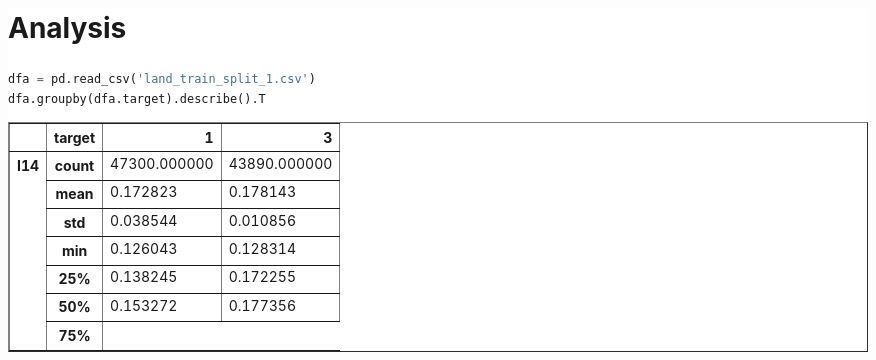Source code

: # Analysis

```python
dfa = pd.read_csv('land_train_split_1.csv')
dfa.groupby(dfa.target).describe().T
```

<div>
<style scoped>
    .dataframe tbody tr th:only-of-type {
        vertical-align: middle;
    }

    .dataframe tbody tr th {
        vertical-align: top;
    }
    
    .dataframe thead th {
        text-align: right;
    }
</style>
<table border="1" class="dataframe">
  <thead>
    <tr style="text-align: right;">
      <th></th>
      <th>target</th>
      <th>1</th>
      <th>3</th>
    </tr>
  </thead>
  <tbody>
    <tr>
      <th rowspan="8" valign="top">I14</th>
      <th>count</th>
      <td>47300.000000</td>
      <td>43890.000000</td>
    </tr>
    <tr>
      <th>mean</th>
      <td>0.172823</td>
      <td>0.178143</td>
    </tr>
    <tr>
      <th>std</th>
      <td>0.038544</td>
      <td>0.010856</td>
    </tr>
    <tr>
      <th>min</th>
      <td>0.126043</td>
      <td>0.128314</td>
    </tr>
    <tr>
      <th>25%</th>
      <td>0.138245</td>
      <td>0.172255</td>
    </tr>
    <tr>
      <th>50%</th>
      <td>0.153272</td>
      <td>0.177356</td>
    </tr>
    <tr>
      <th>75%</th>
----
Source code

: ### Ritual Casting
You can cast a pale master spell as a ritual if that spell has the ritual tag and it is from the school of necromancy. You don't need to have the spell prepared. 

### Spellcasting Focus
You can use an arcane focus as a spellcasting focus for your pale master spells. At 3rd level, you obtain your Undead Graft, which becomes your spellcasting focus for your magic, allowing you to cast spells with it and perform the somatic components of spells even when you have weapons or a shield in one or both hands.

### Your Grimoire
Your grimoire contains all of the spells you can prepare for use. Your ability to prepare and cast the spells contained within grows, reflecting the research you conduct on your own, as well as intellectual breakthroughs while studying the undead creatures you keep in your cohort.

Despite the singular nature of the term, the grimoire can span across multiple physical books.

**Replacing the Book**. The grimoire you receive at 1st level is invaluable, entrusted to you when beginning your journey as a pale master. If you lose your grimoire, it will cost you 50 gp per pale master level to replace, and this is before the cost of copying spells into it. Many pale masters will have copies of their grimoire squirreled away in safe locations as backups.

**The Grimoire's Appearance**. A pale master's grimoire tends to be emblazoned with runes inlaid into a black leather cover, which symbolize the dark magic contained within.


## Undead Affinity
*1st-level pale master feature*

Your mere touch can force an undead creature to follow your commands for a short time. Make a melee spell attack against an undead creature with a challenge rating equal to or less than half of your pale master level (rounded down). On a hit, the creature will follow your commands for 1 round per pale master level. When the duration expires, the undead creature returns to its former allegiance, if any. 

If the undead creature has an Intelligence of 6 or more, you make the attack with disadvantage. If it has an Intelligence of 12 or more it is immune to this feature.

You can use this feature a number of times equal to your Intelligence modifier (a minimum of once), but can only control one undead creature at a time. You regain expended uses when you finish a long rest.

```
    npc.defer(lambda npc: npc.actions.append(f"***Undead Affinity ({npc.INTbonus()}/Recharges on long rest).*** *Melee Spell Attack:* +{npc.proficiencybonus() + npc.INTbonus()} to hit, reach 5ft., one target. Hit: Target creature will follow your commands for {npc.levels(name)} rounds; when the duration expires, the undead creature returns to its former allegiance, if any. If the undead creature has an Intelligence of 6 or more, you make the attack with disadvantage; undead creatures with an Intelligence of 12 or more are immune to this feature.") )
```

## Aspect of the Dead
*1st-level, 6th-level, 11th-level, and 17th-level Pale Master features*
----
WORK REQUEST
Scan the material for "into" and copy the lines that hold it.

REPLY TO THE TASK
**Replacing the Book**. The grimoire you receive at 1st level is invaluable, entrusted to you when beginning your journey as a pale master. If you lose your grimoire, it will cost you 50 gp per pale master level to replace, and this is before the cost of copying spells into it. Many pale masters will have copies of their grimoire squirreled away in safe locations as backups.
**The Grimoire's Appearance**. A pale master's grimoire tends to be emblazoned with runes inlaid into a black leather cover, which symbolize the dark magic contained within.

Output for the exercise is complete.